Born in Tel Aviv in 1958 to former Irgun leaders, Tzipora Malka Livni served as an IDF lieutenant before working for Mossad from 1980 to1984. An attorney by profession, she received her law degree from Bar Ilan University before practising for 10 years in a private firm.

From 1996 to 1999 she held the position of Director General of the Government Companies Authority, and was first elected to the Knesset as a Likud member in 1999, serving as a member of the Constitution, Law and Justice Committee and the Committee on the Status of Women.

In 2001 Livni held the Regional Cooperation and Agriculture Portfolios. In 2003, she held the portfolios of Immigrant Absorption, Housing and Construction, Justice and Foreign Affairs. In late 2005 she joined the Kadima Party, formed by then-premier Ariel Sharon.

In May 2006 she was appointed Vice Prime Minister and Minister of Foreign Affairs. In May 2007 she called for Prime Minister Ehud Olmert's resignation in the wake of the publication of the Winograd Commission's interim report, and offered herself as an alternative leader of Kadima.
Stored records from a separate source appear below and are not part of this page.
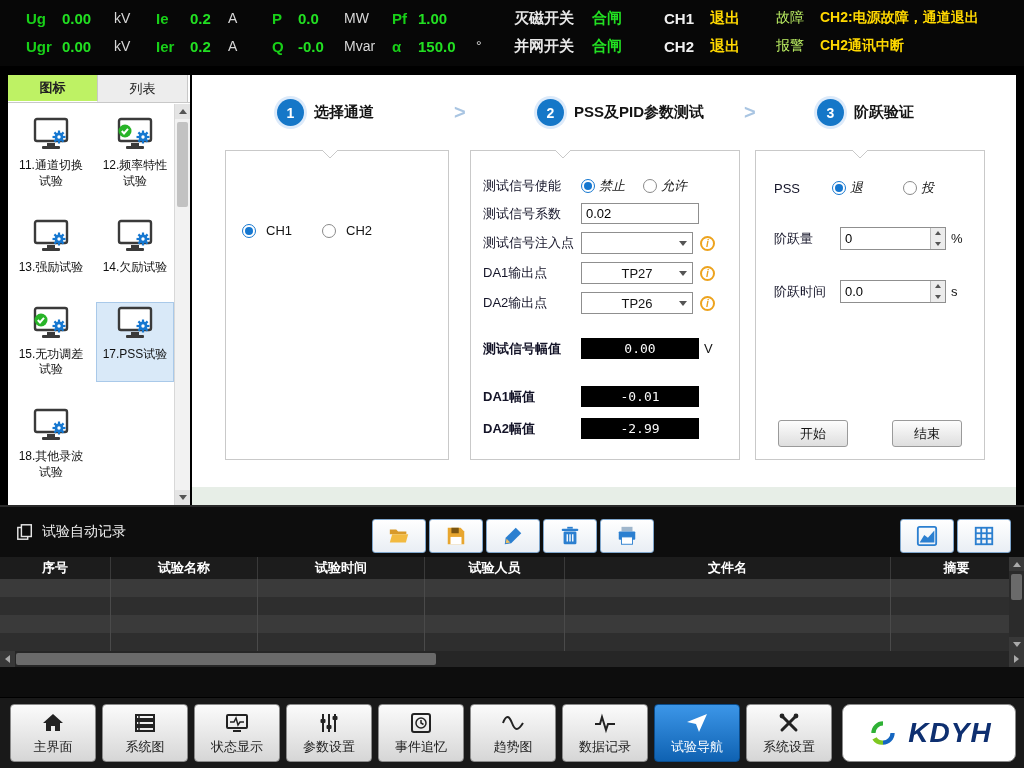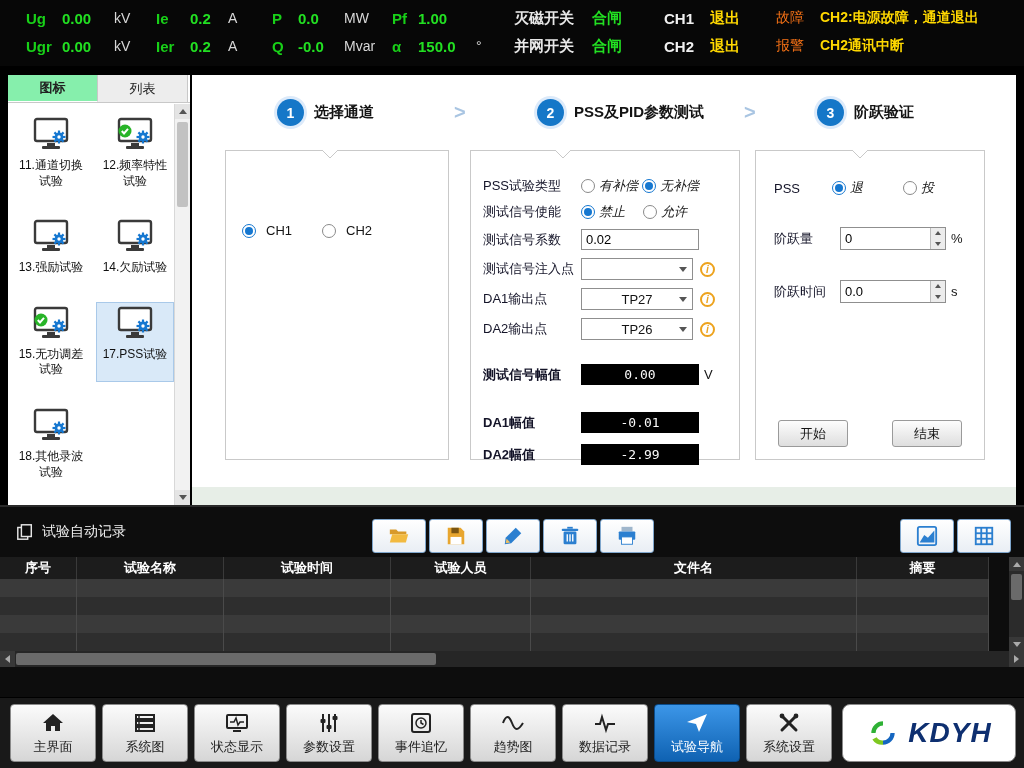--- a/index.html
+++ b/index.html
@@ -21,7 +21,7 @@
   .swval { color:#22e022; font-weight:bold; width:58px; }
   .chlab { color:#f0f0f0; font-weight:bold; width:46px; margin-left:14px; }
   .chval { color:#ffd800; font-weight:bold; width:56px; }
-  .allab { color:#f97316; width:44px; margin-left:10px; font-size:14px; }
+  .allab { color:#bef264; width:44px; margin-left:10px; font-size:14px; }
   .almsg { color:#ffd800; font-weight:bold; font-size:14px; white-space:nowrap; }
She is married with two children.

Shaul Mofaz

Born in Iran in 1948 and moved to Israel with his family in 1957. He began his long and distinguished career in the Israeli army in 1966 when he joined as part of the paratrooper unit. He participated in the Six Day War after which he became a commander.

He served in the Yom Kippur war, the 1982 Lebanon war and Operation Entebbe, the daring raid to rescue Israeli hostages in Uganda. During the 1982 Operation Peace for Galilee, he was an infantry brigade commander.

He has a BA in business administration from Bar-Ilan university and also attended the US Marine Corps Command and Staff College in Virginia. Mofaz, who is married with four children, was appointed IDF Chief of Staff in 1998 and became Minister of Defence in 2002 in Ariel Sharon's government before following him when he formed the Kadima party. Elected to the 17th Knesset in 2006, he was made Deputy Prime Minister and Minister of Transportation and Road Safety.